Goal. Number the lines below as a list, leaving out any blank lines.

Exercise material.
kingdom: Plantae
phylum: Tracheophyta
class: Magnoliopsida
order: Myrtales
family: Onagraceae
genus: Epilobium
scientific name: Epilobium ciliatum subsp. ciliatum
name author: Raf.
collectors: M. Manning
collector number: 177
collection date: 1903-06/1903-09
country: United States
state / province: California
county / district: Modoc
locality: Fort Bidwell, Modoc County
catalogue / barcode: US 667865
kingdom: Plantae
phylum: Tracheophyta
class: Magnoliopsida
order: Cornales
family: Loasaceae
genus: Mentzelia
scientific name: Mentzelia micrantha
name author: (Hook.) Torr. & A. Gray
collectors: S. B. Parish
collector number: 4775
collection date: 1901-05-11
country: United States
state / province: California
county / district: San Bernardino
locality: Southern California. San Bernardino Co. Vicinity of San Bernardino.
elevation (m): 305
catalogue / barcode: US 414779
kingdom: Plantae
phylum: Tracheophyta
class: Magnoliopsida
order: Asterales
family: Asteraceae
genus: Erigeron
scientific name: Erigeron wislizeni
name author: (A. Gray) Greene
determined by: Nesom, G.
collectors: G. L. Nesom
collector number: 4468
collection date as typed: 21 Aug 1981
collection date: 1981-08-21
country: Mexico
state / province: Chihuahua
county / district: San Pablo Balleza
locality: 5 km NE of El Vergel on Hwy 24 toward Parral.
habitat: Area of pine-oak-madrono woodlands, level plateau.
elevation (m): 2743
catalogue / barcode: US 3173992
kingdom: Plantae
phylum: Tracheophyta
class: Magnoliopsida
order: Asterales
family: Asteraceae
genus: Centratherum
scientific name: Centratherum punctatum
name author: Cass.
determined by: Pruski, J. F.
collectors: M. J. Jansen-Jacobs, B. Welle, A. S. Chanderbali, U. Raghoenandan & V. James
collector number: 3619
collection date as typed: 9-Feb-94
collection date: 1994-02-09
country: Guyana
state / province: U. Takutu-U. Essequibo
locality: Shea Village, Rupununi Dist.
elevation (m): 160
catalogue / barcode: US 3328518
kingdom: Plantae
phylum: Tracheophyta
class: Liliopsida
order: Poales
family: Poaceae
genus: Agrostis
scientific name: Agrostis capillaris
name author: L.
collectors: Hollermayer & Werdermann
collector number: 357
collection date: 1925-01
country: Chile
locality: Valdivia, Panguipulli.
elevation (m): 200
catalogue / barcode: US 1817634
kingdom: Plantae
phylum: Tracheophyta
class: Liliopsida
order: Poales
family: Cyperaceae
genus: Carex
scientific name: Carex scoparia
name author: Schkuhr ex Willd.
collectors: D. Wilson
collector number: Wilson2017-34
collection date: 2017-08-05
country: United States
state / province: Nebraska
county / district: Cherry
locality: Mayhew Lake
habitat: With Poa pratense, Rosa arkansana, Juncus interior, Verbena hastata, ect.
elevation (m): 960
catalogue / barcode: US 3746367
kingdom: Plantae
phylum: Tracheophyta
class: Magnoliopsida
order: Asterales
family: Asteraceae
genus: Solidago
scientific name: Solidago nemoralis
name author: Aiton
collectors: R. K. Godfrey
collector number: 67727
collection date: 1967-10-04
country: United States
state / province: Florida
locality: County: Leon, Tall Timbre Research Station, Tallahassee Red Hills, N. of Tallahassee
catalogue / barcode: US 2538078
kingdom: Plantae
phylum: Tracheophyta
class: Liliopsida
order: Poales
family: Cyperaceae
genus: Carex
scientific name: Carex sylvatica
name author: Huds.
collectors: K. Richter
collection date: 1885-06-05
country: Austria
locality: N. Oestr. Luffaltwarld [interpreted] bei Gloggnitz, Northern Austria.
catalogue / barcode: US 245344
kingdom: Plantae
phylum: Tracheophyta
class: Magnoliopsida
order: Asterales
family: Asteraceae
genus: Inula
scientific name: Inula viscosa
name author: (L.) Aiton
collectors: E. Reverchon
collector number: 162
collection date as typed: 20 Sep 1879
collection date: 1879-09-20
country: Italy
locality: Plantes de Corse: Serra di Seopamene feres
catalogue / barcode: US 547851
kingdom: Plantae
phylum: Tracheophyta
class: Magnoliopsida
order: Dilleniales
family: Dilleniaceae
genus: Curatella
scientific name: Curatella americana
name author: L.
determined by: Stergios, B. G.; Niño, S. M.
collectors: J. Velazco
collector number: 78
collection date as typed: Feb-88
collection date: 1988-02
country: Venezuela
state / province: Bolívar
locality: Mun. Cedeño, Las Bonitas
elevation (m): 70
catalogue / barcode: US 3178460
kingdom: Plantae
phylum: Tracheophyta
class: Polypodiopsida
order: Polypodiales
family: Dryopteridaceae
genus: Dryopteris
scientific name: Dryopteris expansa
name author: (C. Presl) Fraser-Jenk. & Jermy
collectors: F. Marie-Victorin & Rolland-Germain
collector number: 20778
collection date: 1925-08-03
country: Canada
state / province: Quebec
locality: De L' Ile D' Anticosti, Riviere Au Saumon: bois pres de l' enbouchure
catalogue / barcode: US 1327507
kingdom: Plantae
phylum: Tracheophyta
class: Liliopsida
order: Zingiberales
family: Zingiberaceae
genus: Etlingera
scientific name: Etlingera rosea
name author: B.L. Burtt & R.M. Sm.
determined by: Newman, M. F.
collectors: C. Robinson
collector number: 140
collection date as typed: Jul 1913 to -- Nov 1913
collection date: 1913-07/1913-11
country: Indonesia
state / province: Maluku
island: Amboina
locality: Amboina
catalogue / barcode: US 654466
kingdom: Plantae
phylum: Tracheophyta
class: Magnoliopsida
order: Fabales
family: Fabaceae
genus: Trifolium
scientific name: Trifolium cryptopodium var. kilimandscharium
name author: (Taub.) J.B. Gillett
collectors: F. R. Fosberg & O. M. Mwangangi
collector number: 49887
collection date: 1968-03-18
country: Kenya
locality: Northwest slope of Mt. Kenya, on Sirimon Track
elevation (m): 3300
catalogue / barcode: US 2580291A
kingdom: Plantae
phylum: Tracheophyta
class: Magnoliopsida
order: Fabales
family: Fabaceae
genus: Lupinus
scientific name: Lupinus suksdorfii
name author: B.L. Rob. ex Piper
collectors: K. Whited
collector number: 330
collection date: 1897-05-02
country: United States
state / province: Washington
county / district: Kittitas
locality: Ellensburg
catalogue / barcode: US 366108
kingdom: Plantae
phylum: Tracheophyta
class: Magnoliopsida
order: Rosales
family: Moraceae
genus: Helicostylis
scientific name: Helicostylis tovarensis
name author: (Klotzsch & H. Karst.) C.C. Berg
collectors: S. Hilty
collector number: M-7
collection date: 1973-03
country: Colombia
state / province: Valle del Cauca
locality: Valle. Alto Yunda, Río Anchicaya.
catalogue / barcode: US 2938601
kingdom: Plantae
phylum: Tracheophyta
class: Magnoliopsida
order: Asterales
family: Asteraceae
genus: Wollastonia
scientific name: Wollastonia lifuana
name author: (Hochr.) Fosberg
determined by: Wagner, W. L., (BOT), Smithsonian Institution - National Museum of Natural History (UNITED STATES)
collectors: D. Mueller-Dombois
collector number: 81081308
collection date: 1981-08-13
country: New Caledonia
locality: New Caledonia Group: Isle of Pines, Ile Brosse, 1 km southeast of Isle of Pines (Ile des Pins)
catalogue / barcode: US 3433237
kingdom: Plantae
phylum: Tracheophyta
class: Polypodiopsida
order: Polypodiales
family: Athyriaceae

Reply to the exercise.
1. kingdom: Plantae
2. phylum: Tracheophyta
3. class: Magnoliopsida
4. order: Myrtales
5. family: Onagraceae
6. genus: Epilobium
7. scientific name: Epilobium ciliatum subsp. ciliatum
8. name author: Raf.
9. collectors: M. Manning
10. collector number: 177
11. collection date: 1903-06/1903-09
12. country: United States
13. state / province: California
14. county / district: Modoc
15. locality: Fort Bidwell, Modoc County
16. catalogue / barcode: US 667865
17. kingdom: Plantae
18. phylum: Tracheophyta
19. class: Magnoliopsida
20. order: Cornales
21. family: Loasaceae
22. genus: Mentzelia
23. scientific name: Mentzelia micrantha
24. name author: (Hook.) Torr. & A. Gray
25. collectors: S. B. Parish
26. collector number: 4775
27. collection date: 1901-05-11
28. country: United States
29. state / province: California
30. county / district: San Bernardino
31. locality: Southern California. San Bernardino Co. Vicinity of San Bernardino.
32. elevation (m): 305
33. catalogue / barcode: US 414779
34. kingdom: Plantae
35. phylum: Tracheophyta
36. class: Magnoliopsida
37. order: Asterales
38. family: Asteraceae
39. genus: Erigeron
40. scientific name: Erigeron wislizeni
41. name author: (A. Gray) Greene
42. determined by: Nesom, G.
43. collectors: G. L. Nesom
44. collector number: 4468
45. collection date as typed: 21 Aug 1981
46. collection date: 1981-08-21
47. country: Mexico
48. state / province: Chihuahua
49. county / district: San Pablo Balleza
50. locality: 5 km NE of El Vergel on Hwy 24 toward Parral.
51. habitat: Area of pine-oak-madrono woodlands, level plateau.
52. elevation (m): 2743
53. catalogue / barcode: US 3173992
54. kingdom: Plantae
55. phylum: Tracheophyta
56. class: Magnoliopsida
57. order: Asterales
58. family: Asteraceae
59. genus: Centratherum
60. scientific name: Centratherum punctatum
61. name author: Cass.
62. determined by: Pruski, J. F.
63. collectors: M. J. Jansen-Jacobs, B. Welle, A. S. Chanderbali, U. Raghoenandan & V. James
64. collector number: 3619
65. collection date as typed: 9-Feb-94
66. collection date: 1994-02-09
67. country: Guyana
68. state / province: U. Takutu-U. Essequibo
69. locality: Shea Village, Rupununi Dist.
70. elevation (m): 160
71. catalogue / barcode: US 3328518
72. kingdom: Plantae
73. phylum: Tracheophyta
74. class: Liliopsida
75. order: Poales
76. family: Poaceae
77. genus: Agrostis
78. scientific name: Agrostis capillaris
79. name author: L.
80. collectors: Hollermayer & Werdermann
81. collector number: 357
82. collection date: 1925-01
83. country: Chile
84. locality: Valdivia, Panguipulli.
85. elevation (m): 200
86. catalogue / barcode: US 1817634
87. kingdom: Plantae
88. phylum: Tracheophyta
89. class: Liliopsida
90. order: Poales
91. family: Cyperaceae
92. genus: Carex
93. scientific name: Carex scoparia
94. name author: Schkuhr ex Willd.
95. collectors: D. Wilson
96. collector number: Wilson2017-34
97. collection date: 2017-08-05
98. country: United States
99. state / province: Nebraska
100. county / district: Cherry
101. locality: Mayhew Lake
102. habitat: With Poa pratense, Rosa arkansana, Juncus interior, Verbena hastata, ect.
103. elevation (m): 960
104. catalogue / barcode: US 3746367
105. kingdom: Plantae
106. phylum: Tracheophyta
107. class: Magnoliopsida
108. order: Asterales
109. family: Asteraceae
110. genus: Solidago
111. scientific name: Solidago nemoralis
112. name author: Aiton
113. collectors: R. K. Godfrey
114. collector number: 67727
115. collection date: 1967-10-04
116. country: United States
117. state / province: Florida
118. locality: County: Leon, Tall Timbre Research Station, Tallahassee Red Hills, N. of Tallahassee
119. catalogue / barcode: US 2538078
120. kingdom: Plantae
121. phylum: Tracheophyta
122. class: Liliopsida
123. order: Poales
124. family: Cyperaceae
125. genus: Carex
126. scientific name: Carex sylvatica
127. name author: Huds.
128. collectors: K. Richter
129. collection date: 1885-06-05
130. country: Austria
131. locality: N. Oestr. Luffaltwarld [interpreted] bei Gloggnitz, Northern Austria.
132. catalogue / barcode: US 245344
133. kingdom: Plantae
134. phylum: Tracheophyta
135. class: Magnoliopsida
136. order: Asterales
137. family: Asteraceae
138. genus: Inula
139. scientific name: Inula viscosa
140. name author: (L.) Aiton
141. collectors: E. Reverchon
142. collector number: 162
143. collection date as typed: 20 Sep 1879
144. collection date: 1879-09-20
145. country: Italy
146. locality: Plantes de Corse: Serra di Seopamene feres
147. catalogue / barcode: US 547851
148. kingdom: Plantae
149. phylum: Tracheophyta
150. class: Magnoliopsida
151. order: Dilleniales
152. family: Dilleniaceae
153. genus: Curatella
154. scientific name: Curatella americana
155. name author: L.
156. determined by: Stergios, B. G.; Niño, S. M.
157. collectors: J. Velazco
158. collector number: 78
159. collection date as typed: Feb-88
160. collection date: 1988-02
161. country: Venezuela
162. state / province: Bolívar
163. locality: Mun. Cedeño, Las Bonitas
164. elevation (m): 70
165. catalogue / barcode: US 3178460
166. kingdom: Plantae
167. phylum: Tracheophyta
168. class: Polypodiopsida
169. order: Polypodiales
170. family: Dryopteridaceae
171. genus: Dryopteris
172. scientific name: Dryopteris expansa
173. name author: (C. Presl) Fraser-Jenk. & Jermy
174. collectors: F. Marie-Victorin & Rolland-Germain
175. collector number: 20778
176. collection date: 1925-08-03
177. country: Canada
178. state / province: Quebec
179. locality: De L' Ile D' Anticosti, Riviere Au Saumon: bois pres de l' enbouchure
180. catalogue / barcode: US 1327507
181. kingdom: Plantae
182. phylum: Tracheophyta
183. class: Liliopsida
184. order: Zingiberales
185. family: Zingiberaceae
186. genus: Etlingera
187. scientific name: Etlingera rosea
188. name author: B.L. Burtt & R.M. Sm.
189. determined by: Newman, M. F.
190. collectors: C. Robinson
191. collector number: 140
192. collection date as typed: Jul 1913 to -- Nov 1913
193. collection date: 1913-07/1913-11
194. country: Indonesia
195. state / province: Maluku
196. island: Amboina
197. locality: Amboina
198. catalogue / barcode: US 654466
199. kingdom: Plantae
200. phylum: Tracheophyta
201. class: Magnoliopsida
202. order: Fabales
203. family: Fabaceae
204. genus: Trifolium
205. scientific name: Trifolium cryptopodium var. kilimandscharium
206. name author: (Taub.) J.B. Gillett
207. collectors: F. R. Fosberg & O. M. Mwangangi
208. collector number: 49887
209. collection date: 1968-03-18
210. country: Kenya
211. locality: Northwest slope of Mt. Kenya, on Sirimon Track
212. elevation (m): 3300
213. catalogue / barcode: US 2580291A
214. kingdom: Plantae
215. phylum: Tracheophyta
216. class: Magnoliopsida
217. order: Fabales
218. family: Fabaceae
219. genus: Lupinus
220. scientific name: Lupinus suksdorfii
221. name author: B.L. Rob. ex Piper
222. collectors: K. Whited
223. collector number: 330
224. collection date: 1897-05-02
225. country: United States
226. state / province: Washington
227. county / district: Kittitas
228. locality: Ellensburg
229. catalogue / barcode: US 366108
230. kingdom: Plantae
231. phylum: Tracheophyta
232. class: Magnoliopsida
233. order: Rosales
234. family: Moraceae
235. genus: Helicostylis
236. scientific name: Helicostylis tovarensis
237. name author: (Klotzsch & H. Karst.) C.C. Berg
238. collectors: S. Hilty
239. collector number: M-7
240. collection date: 1973-03
241. country: Colombia
242. state / province: Valle del Cauca
243. locality: Valle. Alto Yunda, Río Anchicaya.
244. catalogue / barcode: US 2938601
245. kingdom: Plantae
246. phylum: Tracheophyta
247. class: Magnoliopsida
248. order: Asterales
249. family: Asteraceae
250. genus: Wollastonia
251. scientific name: Wollastonia lifuana
252. name author: (Hochr.) Fosberg
253. determined by: Wagner, W. L., (BOT), Smithsonian Institution - National Museum of Natural History (UNITED STATES)
254. collectors: D. Mueller-Dombois
255. collector number: 81081308
256. collection date: 1981-08-13
257. country: New Caledonia
258. locality: New Caledonia Group: Isle of Pines, Ile Brosse, 1 km southeast of Isle of Pines (Ile des Pins)
259. catalogue / barcode: US 3433237
260. kingdom: Plantae
261. phylum: Tracheophyta
262. class: Polypodiopsida
263. order: Polypodiales
264. family: Athyriaceae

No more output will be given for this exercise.